-4
class A
{
int i = 10;
public static void main(String[] args)
{
A a= new A();
a.i=20;
}
}

is running fine but when try to write following code

class A
{
A a= new A();
int i = 10;
public static void main(String[] args)
{
a.i=20;
}
}

it is giving compile time error. It means that whatever(assume reference variable) we write inside the static method is treated as a static variable implicitly.
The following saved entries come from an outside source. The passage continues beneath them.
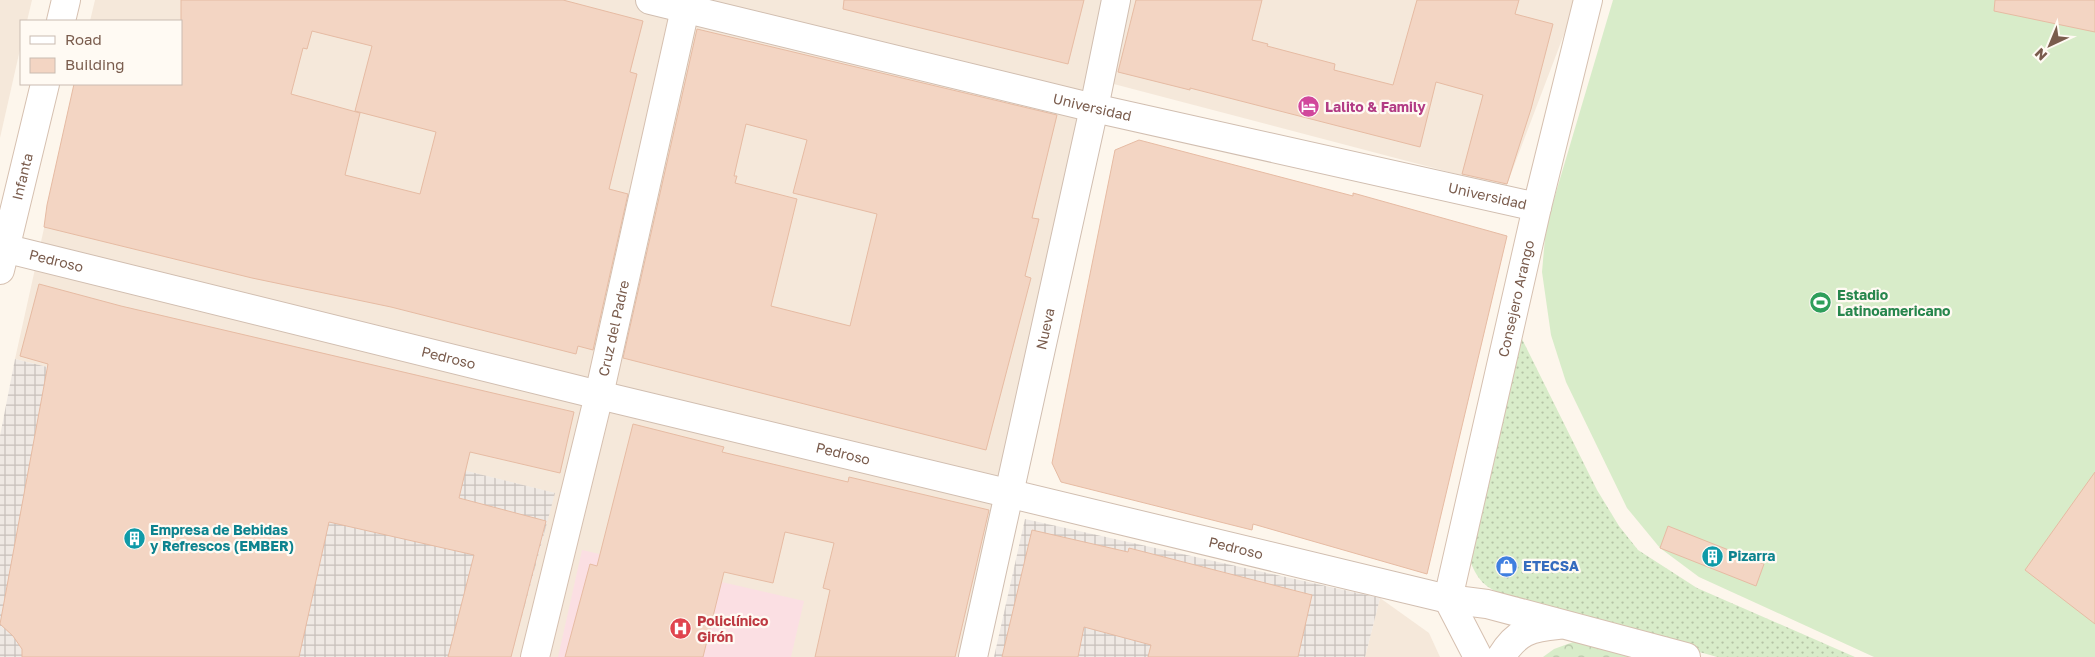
<svg xmlns="http://www.w3.org/2000/svg" width="2095" height="657" font-family="'Golos Text',sans-serif">
	<style>
		.residential { fill: #f5e8da }
		.industrial { fill: url(#industrial-grid) }
		.medical { fill: #fbdfe3 }
		.grass { fill: url(#grass-dots) }
		.park { fill: url(#park-crowns) }
		.pitch { fill: #d8ecc9 }
		.building { fill: #f3d5c3; stroke: #e6bba3; fill-rule: evenodd }
		.lines { fill: none; stroke-linecap: round; stroke-linejoin: round }
		.street-casing { stroke: #d1beb0; stroke-width: 30 }
		.secondary-casing { stroke: #d6c0b0; stroke-width: 30 }
		.street { stroke: #fff; stroke-width: 28 }
		.secondary { stroke: #fff; stroke-width: 28 }
		.labels { text-anchor: middle; stroke-width: 4.5; stroke-linejoin: round; paint-order: stroke }
		.street-label { font-size: 14px; fill: #7a5c4d; stroke: #fffaf3 }
		.hotel-label { font-size: 14px; font-weight: bold; fill: #b23c85; stroke: #fffaf3; text-anchor: start }
		.leisure-label { font-size: 14px; font-weight: bold; fill: #27864d; stroke: #fffaf3; text-anchor: start }
		.culture-label { font-size: 14px; font-weight: bold; fill: #0d838f; stroke: #fffaf3; text-anchor: start }
		.shop-label { font-size: 14px; font-weight: bold; fill: #366cbe; stroke: #fffaf3; text-anchor: start }
		.health-label { font-size: 14px; font-weight: bold; fill: #be3a42; stroke: #fffaf3; text-anchor: start }
	</style>
	<defs>
		<pattern id="industrial-grid" width="8" height="8" patternUnits="userSpaceOnUse" patternTransform="scale(1.25)"><rect width="8" height="8" fill="#efe9e4"/><path d="M0 4h8M4 0v8" fill="none" stroke="#c7c0bb"/></pattern>
		<pattern id="grass-dots" width="8" height="8" patternUnits="userSpaceOnUse" patternTransform="scale(1.25)"><rect width="8" height="8" fill="#d8ecc9"/><path d="M2 2h.1M6 6h.1" fill="none" stroke="#b4c2a5" stroke-width="1.8" stroke-linecap="round"/></pattern>
		<pattern id="park-crowns" width="20" height="18" patternUnits="userSpaceOnUse" patternTransform="scale(1.25)"><rect width="20" height="18" fill="#d8ecc9"/><path d="M2 6a3 3 0 1 1 6 0M12 15a3 3 0 1 1 6 0" fill="none" stroke="#b4c2a5"/></pattern>
	</defs>
	<rect width="100%" height="100%" fill="#fdf6ec"/>
	<!-- residential -->
	<g class="residential">
		<path d="M0,0H32L27,21H21V45L0,138Z"/>
		<path d="M95,0H1577L1506,187L1087,77L961,657H511L554,493L15,359L76,84H181V21H90Z"/>
		<path d="M1380,598L1429,633L1440,657H1365Z"/>
	</g>
	<!-- industrial -->
	<g class="industrial">
		<path d="M15,359L555,493L511,657H0V436Z"/>
		<path d="M1025,519L1380,598L1365,657H994Z"/>
	</g>
	<!-- medical -->
	<path class="medical" d="M582,550L804,601L791,657H558Z"/>
	<!-- grass -->
	<path class="grass" d="M1521,337L1597,490L1619,526L1638,550L1697,588L1855,657H1717L1510,598C1484,587 1478,582 1468,556Z"/>
	<!-- park -->
	<path class="park" d="M1576,641L1633,657H1543L1554,649Z"/>
	<!-- pitch -->
	<path class="pitch" d="M1613,0H2095V657H1874L1699,577L1660,548L1627,508L1566,382L1551,335L1542,272L1546,226Z"/>
	<!-- building -->
	<g class="building">
		<path d="M181,0H563L643,21L630,72L637,74L609,189L628,194L593,350L578,346L576,354L391,307L252,278L44,227L47,205L74,84H181ZM312,31L372,46L355,111L436,132L420,194L345,175L360,113L291,94L303,48L307,49Z"/>
		<path d="M844,0H1084L1068,64L843,9Z"/>
		<path d="M1136,0H1262L1252,40L1268,44L1267,46L1335,64L1334,70L1393,85L1417,0H1519L1515,14L1553,24L1531,109L1507,184L1462,174L1483,95L1436,82L1420,147L1190,88V90L1118,72Z"/>
		<path d="M1995,0H2095V32L1994,11Z"/>
		<path d="M697,29L1057,115L1032,218L1039,219L1025,276L1031,278L986,450L623,358ZM746,124L807,140L793,193L877,214L850,326L771,306L797,199L735,183L737,176H734Z"/>
		<path d="M1139,140L1353,196V193L1507,236L1427,574L1253,524L1252,530L1061,482L1052,463L1115,150Z"/>
		<path d="M39,284L121,306L574,412L560,473L470,452L459,498L546,521L511,657H448L474,555L329,522L299,657H22V649L13,636L0,624L48,364L20,356Z"/>
		<path d="M633,424L724,447L722,452L848,482L849,477L989,510L955,657H815L830,590L823,588L834,543L785,532L773,583L724,572L703,657H565L590,564L597,566Z"/>
		<path d="M2095,472V624L2025,570Z"/>
		<path d="M1668,526L1764,564L1756,586L1660,548Z"/>
		<path d="M1032,530L1128,552L1129,548L1312,595L1298,657H1148L1151,645L1084,627L1078,657H1002Z"/>
	</g>
	<g class="lines">
		<defs>
			<g id="street">
				<path id="s1" d="M650,0L1094,108L1537,207"/>
				<path id="s2" d="M0,247L599,395L1448,599"/>
				<path id="s3" d="M973,657L1094,108L1116,0"/>
			</g>
			<g id="secondary">
				<path d="M61,21L66,0"/>
				<path id="s4" d="M0,270L45,84"/>
				<path id="s5" d="M1448,599L1537,207L1588,0"/>
				<path d="M1448,599L1487,604L1686,657"/>
				<path d="M1448,599L1478,657"/>
				<path id="s6" d="M535,657L599,395L687,0"/>
				<path d="M1501,657C1516,632 1531,627 1558,625"/>
			</g>
		</defs>
		<!-- street casing -->
		<use href="#street" class="street-casing"/>
		<!-- secondary casing -->
		<use href="#secondary" class="secondary-casing"/>
		<!-- street -->
		<use href="#street" class="street"/>
		<!-- secondary -->
		<use href="#secondary" class="secondary"/>
	</g>
	<!-- icons -->
	<defs>
		<symbol id="hotel-disc" viewBox="-11 -11 22 22"><circle r="9.5" fill="#d1479c" stroke="#fffaf3"/><path d="M-6-4.5h1.5V1H6V5H4.5V3h-9V5H-6ZM-4 0a1.8 1.8 0 1 1 3.6 0ZM.5 0V-2.5h3Q6-2.5 6 0Z" fill="#fff"/></symbol>
		<symbol id="stadium-disc" viewBox="-11 -11 22 22"><circle r="9.5" fill="#2e9e5b" stroke="#fffaf3"/><path d="M0-5a6.5 5 0 1 0 0 10a6.5 5 0 1 0 0-10ZM-3.5-1.8h7v3.6h-7Z" fill="#fff"/></symbol>
		<symbol id="building-disc" viewBox="-11 -11 22 22"><circle r="9.5" fill="#0f9aa8" stroke="#fffaf3"/><path d="M-4-6H4V6H1V3H-1V6H-4ZM-2.5-4.3h1.7v1.8h-1.7ZM.8-4.3h1.7v1.8H.8ZM-2.5-1h1.7V.8h-1.7ZM.8-1h1.7V.8H.8Z" fill="#fff"/></symbol>
		<symbol id="shop-disc" viewBox="-11 -11 22 22"><circle r="9.5" fill="#3f7fe0" stroke="#fffaf3"/><path d="M-5-2.5h2.3a2.7 3.5 0 0 1 5.4 0H5L5.5 6h-11ZM-1.5-2.5h3a1.5 2.3 0 0 0-3 0Z" fill="#fff"/></symbol>
		<symbol id="hospital-disc" viewBox="-11 -11 22 22"><circle r="9.5" fill="#e0444e" stroke="#fffaf3"/><path d="M-5-5h3v3.5h4V-5h3V5h-3V1.5h-4V5h-3Z" fill="#fff"/></symbol>
	</defs>
	<g fill-rule="evenodd">
		<use href="#hotel-disc" x="1296" y="94" width="25" height="25"/>
		<use href="#stadium-disc" x="1808" y="290" width="25" height="25"/>
		<use href="#building-disc" x="122" y="526" width="25" height="25"/>
		<use href="#building-disc" x="1700" y="544" width="25" height="25"/>
		<use href="#shop-disc" x="1494" y="554" width="25" height="25"/>
		<use href="#hospital-disc" x="668" y="616" width="25" height="25"/>
	</g>
	<g class="labels">
		<!-- street labels -->
		<g class="street-label">
			<text dy="5" stroke="none"><textPath href="#s1" startOffset="455">Universidad</textPath></text>
			<text dy="5" stroke="none"><textPath href="#s4" startOffset="96">Infanta</textPath></text>
			<text dy="5" stroke="none"><textPath href="#s1" startOffset="860">Universidad</textPath></text>
			<text dy="5" stroke="none"><textPath href="#s2" startOffset="58">Pedroso</textPath></text>
			<text dy="5" stroke="none"><textPath href="#s5" startOffset="308">Consejero Arango</textPath></text>
			<text dy="5" stroke="none"><textPath href="#s6" startOffset="338">Cruz del Padre</textPath></text>
			<text dy="5" stroke="none"><textPath href="#s3" startOffset="336">Nueva</textPath></text>
			<text dy="5" stroke="none"><textPath href="#s2" startOffset="462">Pedroso</textPath></text>
			<text dy="5" stroke="none"><textPath href="#s2" startOffset="868">Pedroso</textPath></text>
			<text dy="5" stroke="none"><textPath href="#s2" startOffset="1272">Pedroso</textPath></text>
		</g>
		<!-- hotel labels -->
		<g class="hotel-label">
			<text x="1325" y="112">Lalito &amp; Family</text>
		</g>
		<!-- leisure labels -->
		<g class="leisure-label">
			<text x="1837" y="300">Estadio<tspan x="1837" dy="16">Latinoamericano</tspan></text>
		</g>
		<!-- culture labels -->
		<g class="culture-label">
			<text x="150" y="535">Empresa de Bebidas<tspan x="150" dy="16">y Refrescos (EMBER)</tspan></text>
			<text x="1728" y="561">Pizarra</text>
		</g>
		<!-- shop labels -->
		<g class="shop-label">
			<text x="1523" y="571">ETECSA</text>
		</g>
		<!-- health labels -->
		<g class="health-label">
			<text x="697" y="626">Policlínico<tspan x="697" dy="16">Girón</tspan></text>
		</g>
	</g>
	<!-- legend -->
	<rect x="20" y="20" width="162" height="65" fill="#fffaf3" stroke="#cabbb1"/>
	<rect x="30" y="36" width="25" height="8" fill="#ffffff" stroke="#cabbb1"/>
	<text x="65" y="45" font-size="15" fill="#7a5c4d">Road</text>
	<rect x="30" y="58" width="25" height="15" fill="#f3d5c3" stroke="#cabbb1"/>
	<text x="65" y="70" font-size="15" fill="#7a5c4d">Building</text>
	<!-- north arrow -->
	<g transform="translate(2050 45) rotate(224)" stroke="#fffaf3" stroke-width="4" paint-order="stroke">
	<path d="M0-4L9 19L0 12L-9 19Z" fill="#7a5c4d"/>
	<text y="-8" font-size="14" font-weight="bold" text-anchor="middle" fill="#7a5c4d">N</text>
	</g>
</svg>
  • Instances are pretty much the opposite of static. Background info on your problem: http://stackoverflow.com/questions/2559527/non-static-variable-cannot-be-referenced-from-a-static-context – Jeroen Vannevel Jan 17 '15 at 15:10
  • why is it mandatory to create instance inside the static method? – Raju Kapadne Jan 17 '15 at 15:19

1 Answers1

0

You are mixing up class scope, method scope, and instance scope.

First remember that when you have something that is static, it is available to all instances of that class. When something isn't static, it is only available to a specific instance of a class, and is not shared. Because of that, static methods cannot act on instance variables (or methods).
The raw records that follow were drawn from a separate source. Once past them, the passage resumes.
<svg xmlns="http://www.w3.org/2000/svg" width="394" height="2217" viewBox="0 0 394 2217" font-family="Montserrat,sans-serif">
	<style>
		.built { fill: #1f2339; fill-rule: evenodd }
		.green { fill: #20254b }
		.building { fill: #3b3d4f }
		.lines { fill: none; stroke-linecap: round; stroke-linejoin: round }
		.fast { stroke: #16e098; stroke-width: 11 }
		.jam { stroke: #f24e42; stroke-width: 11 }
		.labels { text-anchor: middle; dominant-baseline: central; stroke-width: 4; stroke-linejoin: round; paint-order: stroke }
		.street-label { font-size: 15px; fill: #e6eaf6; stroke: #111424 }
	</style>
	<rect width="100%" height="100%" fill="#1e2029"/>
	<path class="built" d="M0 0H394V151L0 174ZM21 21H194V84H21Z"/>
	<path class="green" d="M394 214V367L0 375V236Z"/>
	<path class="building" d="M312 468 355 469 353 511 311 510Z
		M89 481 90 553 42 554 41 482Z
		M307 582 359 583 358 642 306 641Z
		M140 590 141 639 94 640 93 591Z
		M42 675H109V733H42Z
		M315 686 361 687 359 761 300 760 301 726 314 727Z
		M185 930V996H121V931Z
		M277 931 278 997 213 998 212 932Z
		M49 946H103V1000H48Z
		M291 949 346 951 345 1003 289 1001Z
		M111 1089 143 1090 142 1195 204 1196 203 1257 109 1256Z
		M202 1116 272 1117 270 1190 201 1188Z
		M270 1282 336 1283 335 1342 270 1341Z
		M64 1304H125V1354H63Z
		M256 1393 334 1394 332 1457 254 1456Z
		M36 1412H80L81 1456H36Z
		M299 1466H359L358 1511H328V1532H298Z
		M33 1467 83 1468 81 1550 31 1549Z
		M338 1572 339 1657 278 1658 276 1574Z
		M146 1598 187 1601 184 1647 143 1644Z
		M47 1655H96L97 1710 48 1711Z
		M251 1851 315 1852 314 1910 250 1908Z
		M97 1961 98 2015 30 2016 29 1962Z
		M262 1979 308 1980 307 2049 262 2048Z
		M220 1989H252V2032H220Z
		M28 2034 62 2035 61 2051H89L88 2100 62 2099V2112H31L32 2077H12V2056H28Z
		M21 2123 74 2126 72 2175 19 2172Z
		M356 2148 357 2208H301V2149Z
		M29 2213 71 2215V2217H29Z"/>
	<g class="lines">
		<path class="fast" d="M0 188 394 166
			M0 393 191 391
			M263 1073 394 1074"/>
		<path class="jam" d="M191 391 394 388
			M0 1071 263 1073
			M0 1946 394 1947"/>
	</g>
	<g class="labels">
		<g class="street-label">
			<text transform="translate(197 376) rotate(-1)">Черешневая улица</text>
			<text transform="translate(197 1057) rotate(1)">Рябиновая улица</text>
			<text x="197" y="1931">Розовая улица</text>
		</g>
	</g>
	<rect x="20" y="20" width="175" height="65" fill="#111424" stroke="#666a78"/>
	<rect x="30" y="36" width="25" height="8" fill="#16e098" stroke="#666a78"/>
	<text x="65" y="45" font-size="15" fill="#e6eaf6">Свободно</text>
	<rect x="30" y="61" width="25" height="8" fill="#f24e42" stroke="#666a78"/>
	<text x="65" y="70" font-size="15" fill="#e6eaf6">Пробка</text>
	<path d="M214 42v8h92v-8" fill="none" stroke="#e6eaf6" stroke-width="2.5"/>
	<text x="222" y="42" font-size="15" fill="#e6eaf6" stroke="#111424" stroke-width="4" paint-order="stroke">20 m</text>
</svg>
In the first example, you create an A scoped to the main() method. The fact that main() is static has nothing to do with it, this is method-level scoping. When you call .i on that instance of A, you are calling it on the instance local to your scope.

In the second example, you are saying that whenever an A is instantiated, it will have another instance of A within it (which leads to other problems, see below). This is at the object instance scope. When you try to call it from your static-scoped main() method, the compiler has no idea which specific instance of A you want to use. Each one has its own version of i.

And finally, by creating an instance of A within every other instance of A (A a = new A();) your code will never run, you'll get a StackOverflowException.

Edit to answer question:

OK, when you do something like this:

public class Person {
    String name = null;
}

You are saying, that for every Person we create (via new), they have a name that is for them, and them only. They don't share it with anybody.

So when you do something like this:

public class A {
    A a = new A();
}

You are saying that for every A we create (via new) it has another A that is for that instance and that instance only. See where this is going? You end up infiniately creating A objects until java runs out of room on the stack for them. The first A is created, and tries to create its internal A, which tries to create its internal A and so on and so on.